- **DATA PROVIDED**:
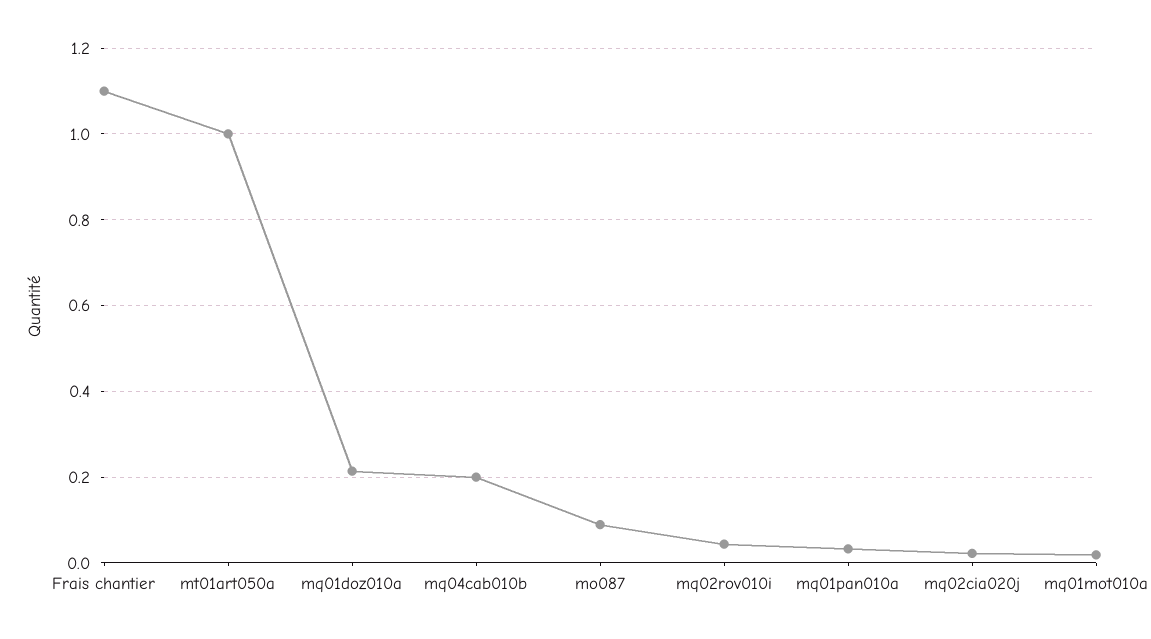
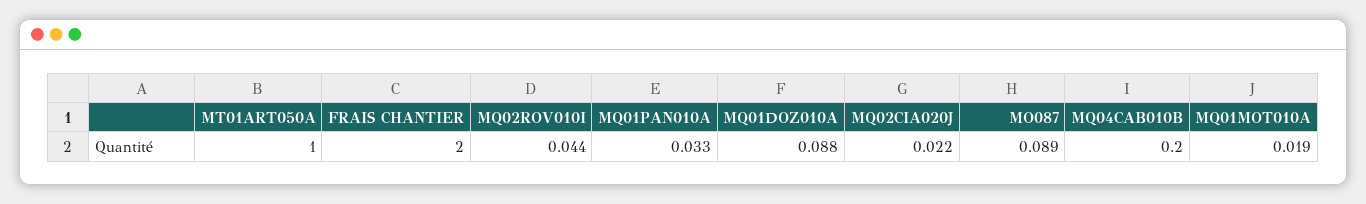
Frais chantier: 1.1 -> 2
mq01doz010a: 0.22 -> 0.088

* * *

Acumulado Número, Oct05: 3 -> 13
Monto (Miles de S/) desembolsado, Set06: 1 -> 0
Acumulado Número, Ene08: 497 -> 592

---

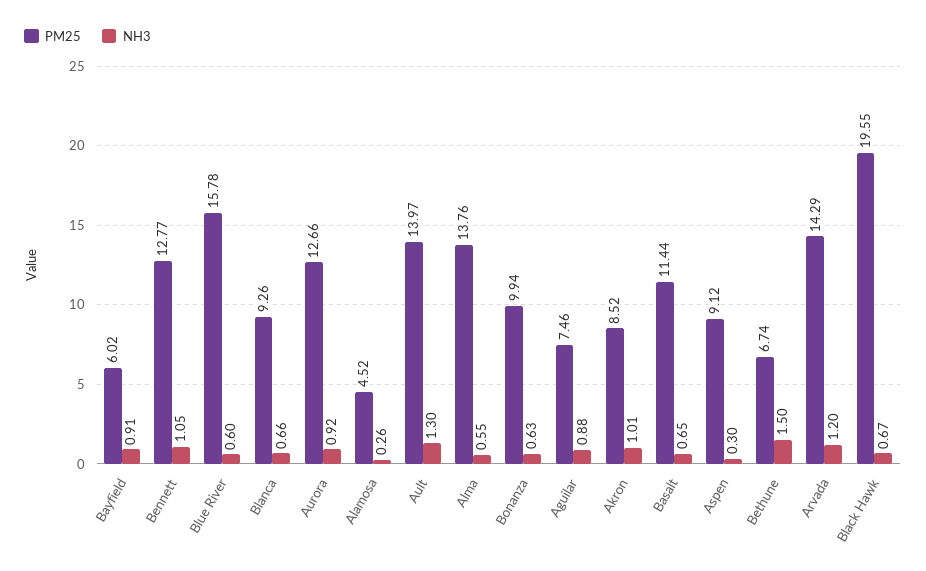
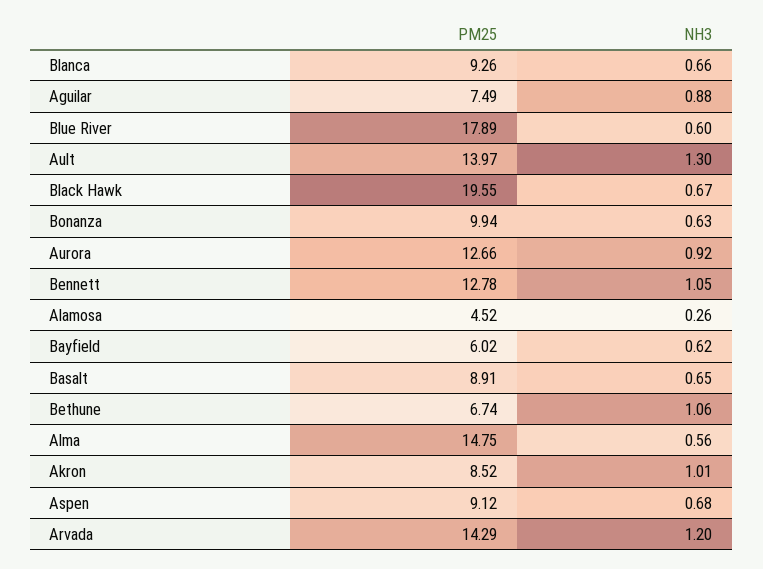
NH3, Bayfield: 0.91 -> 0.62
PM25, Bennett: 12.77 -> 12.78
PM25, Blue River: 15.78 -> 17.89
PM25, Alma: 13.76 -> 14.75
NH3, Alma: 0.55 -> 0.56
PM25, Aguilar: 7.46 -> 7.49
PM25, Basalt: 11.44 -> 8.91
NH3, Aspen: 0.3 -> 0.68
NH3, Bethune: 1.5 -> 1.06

- **TASK TO CARRY OUT**:
Scan the entries above for the string "Acumulado" and copy each line that contains it.

- **EXERCISE ANSWER**:
Acumulado Número, Oct05: 3 -> 13
Acumulado Número, Ene08: 497 -> 592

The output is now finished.